Menendez referred to the case of convicted murderer Joanne Chesimard, who escaped a U.S. prison in 1977 and sought asylum in Cuba.

"The reality is to take Cuba off the list of state sponsors of terrorism, when we have Joanne Chesimard, a woman who killed a New Jersey State trooper and is on the FBI’s list of 10 Most Wanted Terrorists, a Cuba that ultimately violated U.N. Security Council sanctions against North Korea [by] shipping arms to North Korea, or recently had a cargo that was being shipped to it that the Colombians stopped with arms which were probably going to go to the [rebel] FARC (Revolutionary Armed Forces of Colombia), or that holds terrorists like ETA, the Basque separatist terrorists out of Spain, and a whole host of fugitives," he said.

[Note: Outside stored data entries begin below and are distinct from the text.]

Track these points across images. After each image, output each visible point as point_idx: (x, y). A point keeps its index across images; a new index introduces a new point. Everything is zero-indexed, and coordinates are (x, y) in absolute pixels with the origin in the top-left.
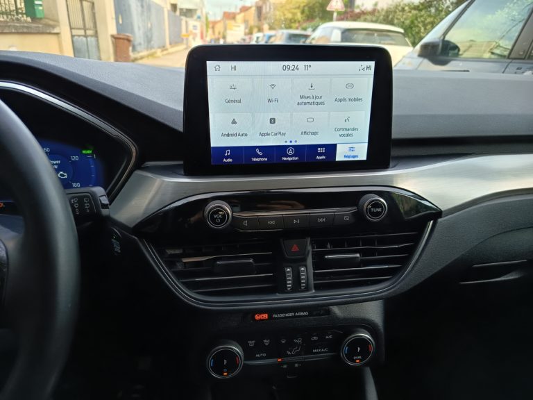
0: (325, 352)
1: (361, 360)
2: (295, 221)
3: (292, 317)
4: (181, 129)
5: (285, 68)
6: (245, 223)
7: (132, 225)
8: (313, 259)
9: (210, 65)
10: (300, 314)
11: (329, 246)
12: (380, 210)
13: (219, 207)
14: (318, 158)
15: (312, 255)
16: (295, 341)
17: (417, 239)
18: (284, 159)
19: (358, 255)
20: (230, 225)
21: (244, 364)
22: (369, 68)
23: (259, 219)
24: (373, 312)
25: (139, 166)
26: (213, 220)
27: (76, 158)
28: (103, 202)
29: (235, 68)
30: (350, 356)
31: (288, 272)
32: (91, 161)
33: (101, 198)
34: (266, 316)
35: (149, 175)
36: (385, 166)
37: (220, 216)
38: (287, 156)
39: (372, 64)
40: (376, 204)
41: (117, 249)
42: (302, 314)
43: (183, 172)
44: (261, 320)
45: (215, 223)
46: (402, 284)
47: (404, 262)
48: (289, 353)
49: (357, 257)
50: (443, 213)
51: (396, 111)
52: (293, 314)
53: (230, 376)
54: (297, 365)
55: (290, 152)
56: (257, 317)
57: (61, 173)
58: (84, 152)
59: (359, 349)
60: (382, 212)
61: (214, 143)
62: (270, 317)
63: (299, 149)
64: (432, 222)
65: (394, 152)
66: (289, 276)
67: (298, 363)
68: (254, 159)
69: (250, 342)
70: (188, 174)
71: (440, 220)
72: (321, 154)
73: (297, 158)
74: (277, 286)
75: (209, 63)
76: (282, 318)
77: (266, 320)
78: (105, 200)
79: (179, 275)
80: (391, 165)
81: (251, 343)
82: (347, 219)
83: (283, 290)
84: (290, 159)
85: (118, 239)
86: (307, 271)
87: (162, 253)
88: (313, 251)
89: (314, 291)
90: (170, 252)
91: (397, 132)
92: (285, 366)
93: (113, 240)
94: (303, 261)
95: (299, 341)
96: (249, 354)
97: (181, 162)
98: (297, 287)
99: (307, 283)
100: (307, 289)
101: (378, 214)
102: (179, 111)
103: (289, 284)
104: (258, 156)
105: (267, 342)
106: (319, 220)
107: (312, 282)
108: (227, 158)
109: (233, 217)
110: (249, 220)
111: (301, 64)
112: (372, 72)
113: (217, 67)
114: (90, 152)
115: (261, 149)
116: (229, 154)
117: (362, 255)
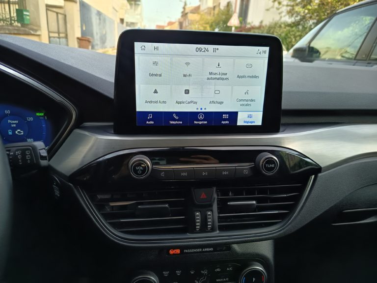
0: (226, 281)
2: (204, 174)
3: (200, 252)
4: (112, 96)
5: (200, 49)
6: (162, 174)
7: (68, 174)
8: (218, 204)
9: (138, 46)
10: (206, 250)
11: (230, 194)
12: (273, 166)
13: (142, 161)
14: (223, 122)
15: (217, 201)
16: (202, 272)
17: (301, 190)
18: (196, 122)
19: (254, 202)
20: (150, 175)
22: (265, 52)
23: (174, 171)
24: (266, 249)
25: (78, 125)
26: (136, 171)
27: (31, 119)
28: (42, 154)
29: (157, 48)
31: (198, 216)
32: (43, 122)
33: (41, 151)
34: (178, 251)
35: (87, 133)
36: (277, 131)
37: (141, 168)
38: (198, 120)
39: (267, 49)
40: (270, 161)
41: (57, 193)
42: (208, 249)
43: (113, 132)
44: (174, 254)
45: (137, 174)
46: (290, 226)
47: (292, 208)
48: (197, 282)
49: (253, 204)
50: (322, 170)
51: (285, 88)
52: (201, 250)
55: (201, 117)
56: (171, 252)
57: (19, 130)
58: (38, 114)
59: (254, 279)
60: (274, 168)
61: (139, 108)
62: (182, 252)
63: (208, 115)
64: (313, 176)
65: (283, 120)
66: (198, 219)
68: (171, 122)
69: (164, 272)
70: (118, 132)
71: (320, 175)
72: (225, 120)
73: (206, 122)
74: (188, 227)
75: (136, 44)
76: (192, 253)
77: (178, 254)
78: (44, 153)
79: (106, 216)
80: (281, 129)
81: (166, 273)
82: (246, 172)
83: (193, 231)
84: (200, 123)
85: (57, 185)
86: (213, 215)
87: (93, 198)
88: (218, 198)
89: (218, 232)
90: (99, 197)
91: (286, 104)
93: (54, 186)
94: (209, 207)
95: (205, 272)
97: (112, 124)
98: (204, 229)
99: (213, 225)
100: (213, 230)
101: (271, 169)
102: (112, 83)
103: (198, 226)
104: (175, 120)
105: (178, 273)
106: (224, 173)
107: (217, 224)
108: (149, 120)
109: (152, 169)
110: (166, 171)
111: (211, 47)
112: (267, 55)
113: (143, 47)
114: (42, 114)
115: (177, 113)
116: (151, 117)
117: (258, 202)
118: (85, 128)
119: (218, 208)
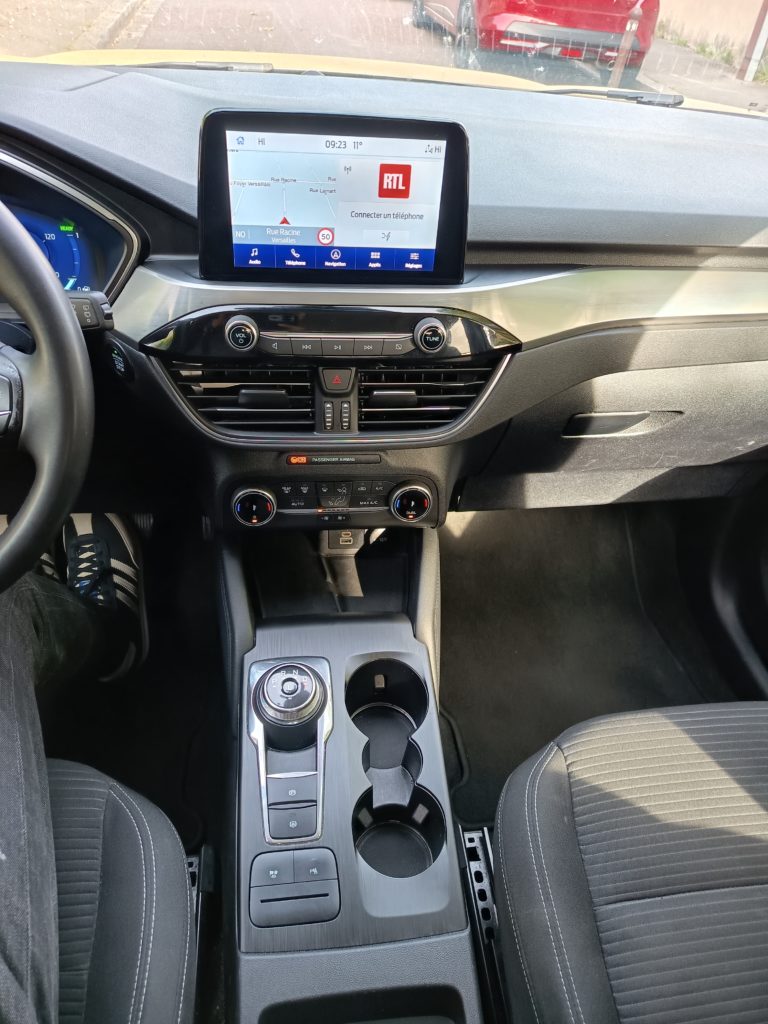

"If you can violate international arms items and have terrorists in your country, it seems to me that’s a country you don’t take off your terrorist list," Menendez said.

He also said Obama has the “misguided calculation” that if you open your hands to dictators, they will unclench their fists.

Republican Senator Ted Cruz, whose father emigrated from Cuba, released a statement Saturday criticizing Obama for doing “what nine previous presidents of both parties would not: cave to a communist dictator in our own hemisphere.”

Cruz said the president is “leaving the Cuban people imprisoned in the past.”

US-Cuba policy

Rice University Latin American scholar Mark Jones called Obama’s decision last December to normalize relations an audacious move that transforms U.S. policy from a relic of the Cold War to 21st century realities. He said it will also benefit U.S. relations with the rest of Latin America.

The U.S. policy regarding Cuba has "only held us back and made us look bad. Even among our allies in Latin America, there’s quite a bit of skepticism, if not embarrassment, regarding U.S.-Cuba policy," Jones said. "It’s also a smart thing to do economically in that Cuba will be a good market for U.S. exports, particularly agricultural goods eventually and getting started on the normalization process is a move in the right direction."

Cuban analyst Ted Henken of New York’s Baruch College acknowledges Cuban leader Castro has insisted the communist government and its policies won’t change.

"He did also say, interestingly and surprisingly, I thought, during the conversation he had with Barack Obama that the things we may disagree on today, the world moves very fast, we may end up agreeing on tomorrow," Henken said.

"I don’t think that Raul Castro has become a democrat in his last three years in office; he says he’s going to step down in 2018. But I do think that laying the groundwork now and look towards the future is the right move, because it’s not really about Obama, it’s not really about Raul Castro, it’s about the Cuban people, and I think this policy has a much better chance of helping them than the past policy,” he said.

Henken said the U.S. economic embargo of Cuba could be ended by Congress, perhaps before Obama leaves office in early 2017, if there are enough positive results coming from last December’s announcement by both governments their intention to restore diplomatic ties.